[Recorded data]
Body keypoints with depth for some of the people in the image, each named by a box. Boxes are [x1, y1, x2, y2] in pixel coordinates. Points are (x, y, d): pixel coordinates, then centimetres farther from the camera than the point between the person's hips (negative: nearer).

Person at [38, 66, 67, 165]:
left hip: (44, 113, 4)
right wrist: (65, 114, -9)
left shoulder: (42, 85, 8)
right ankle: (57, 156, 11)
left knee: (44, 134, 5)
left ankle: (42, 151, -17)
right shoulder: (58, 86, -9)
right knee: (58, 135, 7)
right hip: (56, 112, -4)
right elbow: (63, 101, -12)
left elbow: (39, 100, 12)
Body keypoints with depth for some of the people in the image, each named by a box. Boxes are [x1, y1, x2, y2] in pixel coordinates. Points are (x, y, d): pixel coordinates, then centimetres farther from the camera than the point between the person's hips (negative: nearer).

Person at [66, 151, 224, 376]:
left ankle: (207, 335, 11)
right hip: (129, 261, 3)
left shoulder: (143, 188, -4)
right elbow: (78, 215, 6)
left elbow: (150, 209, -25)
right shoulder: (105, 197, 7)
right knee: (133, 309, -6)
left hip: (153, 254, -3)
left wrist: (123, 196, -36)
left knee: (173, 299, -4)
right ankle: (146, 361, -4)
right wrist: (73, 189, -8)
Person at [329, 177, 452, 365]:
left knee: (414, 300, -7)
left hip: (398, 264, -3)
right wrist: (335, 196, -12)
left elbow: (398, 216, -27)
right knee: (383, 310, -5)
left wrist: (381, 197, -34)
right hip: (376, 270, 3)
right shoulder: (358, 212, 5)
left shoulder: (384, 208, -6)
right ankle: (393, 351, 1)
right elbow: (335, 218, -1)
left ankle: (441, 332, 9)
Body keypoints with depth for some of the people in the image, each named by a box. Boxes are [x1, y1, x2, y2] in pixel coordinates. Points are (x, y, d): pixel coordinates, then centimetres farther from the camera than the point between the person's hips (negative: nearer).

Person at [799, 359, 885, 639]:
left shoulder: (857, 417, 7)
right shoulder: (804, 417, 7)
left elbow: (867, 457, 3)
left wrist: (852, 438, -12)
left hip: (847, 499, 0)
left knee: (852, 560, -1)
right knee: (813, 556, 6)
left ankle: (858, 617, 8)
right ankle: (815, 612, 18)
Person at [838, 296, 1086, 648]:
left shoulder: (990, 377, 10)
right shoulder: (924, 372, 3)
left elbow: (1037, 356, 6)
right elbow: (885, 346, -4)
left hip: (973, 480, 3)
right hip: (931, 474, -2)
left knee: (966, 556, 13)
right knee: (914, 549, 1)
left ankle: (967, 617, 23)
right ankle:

▶ [Exercise prompt]:
Extract every line from the rows above and reproduce each one unchanged.

▶ [Task output]:
Body keypoints with depth for some of the people in the image, each named by a box. Boxes are [x1, y1, x2, y2] in pixel coordinates. Points are (x, y, d): pixel coordinates, then centimetres farther from the camera than the point between the person's hips (negative: nearer).

Person at [38, 66, 67, 165]:
left hip: (44, 113, 4)
right wrist: (65, 114, -9)
left shoulder: (42, 85, 8)
right ankle: (57, 156, 11)
left knee: (44, 134, 5)
left ankle: (42, 151, -17)
right shoulder: (58, 86, -9)
right knee: (58, 135, 7)
right hip: (56, 112, -4)
right elbow: (63, 101, -12)
left elbow: (39, 100, 12)
Body keypoints with depth for some of the people in the image, each named by a box. Boxes are [x1, y1, x2, y2] in pixel coordinates. Points are (x, y, d): pixel coordinates, then centimetres farther from the camera than the point between the person's hips (negative: nearer).

Person at [66, 151, 224, 376]:
left ankle: (207, 335, 11)
right hip: (129, 261, 3)
left shoulder: (143, 188, -4)
right elbow: (78, 215, 6)
left elbow: (150, 209, -25)
right shoulder: (105, 197, 7)
right knee: (133, 309, -6)
left hip: (153, 254, -3)
left wrist: (123, 196, -36)
left knee: (173, 299, -4)
right ankle: (146, 361, -4)
right wrist: (73, 189, -8)
Person at [329, 177, 452, 365]:
left knee: (414, 300, -7)
left hip: (398, 264, -3)
right wrist: (335, 196, -12)
left elbow: (398, 216, -27)
right knee: (383, 310, -5)
left wrist: (381, 197, -34)
right hip: (376, 270, 3)
right shoulder: (358, 212, 5)
left shoulder: (384, 208, -6)
right ankle: (393, 351, 1)
right elbow: (335, 218, -1)
left ankle: (441, 332, 9)
Body keypoints with depth for some of the people in the image, each named by a box. Boxes are [x1, y1, x2, y2] in pixel coordinates. Points are (x, y, d): pixel coordinates, then centimetres farther from the camera than the point between the person's hips (negative: nearer).

Person at [799, 359, 885, 639]:
left shoulder: (857, 417, 7)
right shoulder: (804, 417, 7)
left elbow: (867, 457, 3)
left wrist: (852, 438, -12)
left hip: (847, 499, 0)
left knee: (852, 560, -1)
right knee: (813, 556, 6)
left ankle: (858, 617, 8)
right ankle: (815, 612, 18)
Person at [838, 296, 1086, 648]:
left shoulder: (990, 377, 10)
right shoulder: (924, 372, 3)
left elbow: (1037, 356, 6)
right elbow: (885, 346, -4)
left hip: (973, 480, 3)
right hip: (931, 474, -2)
left knee: (966, 556, 13)
right knee: (914, 549, 1)
left ankle: (967, 617, 23)
right ankle:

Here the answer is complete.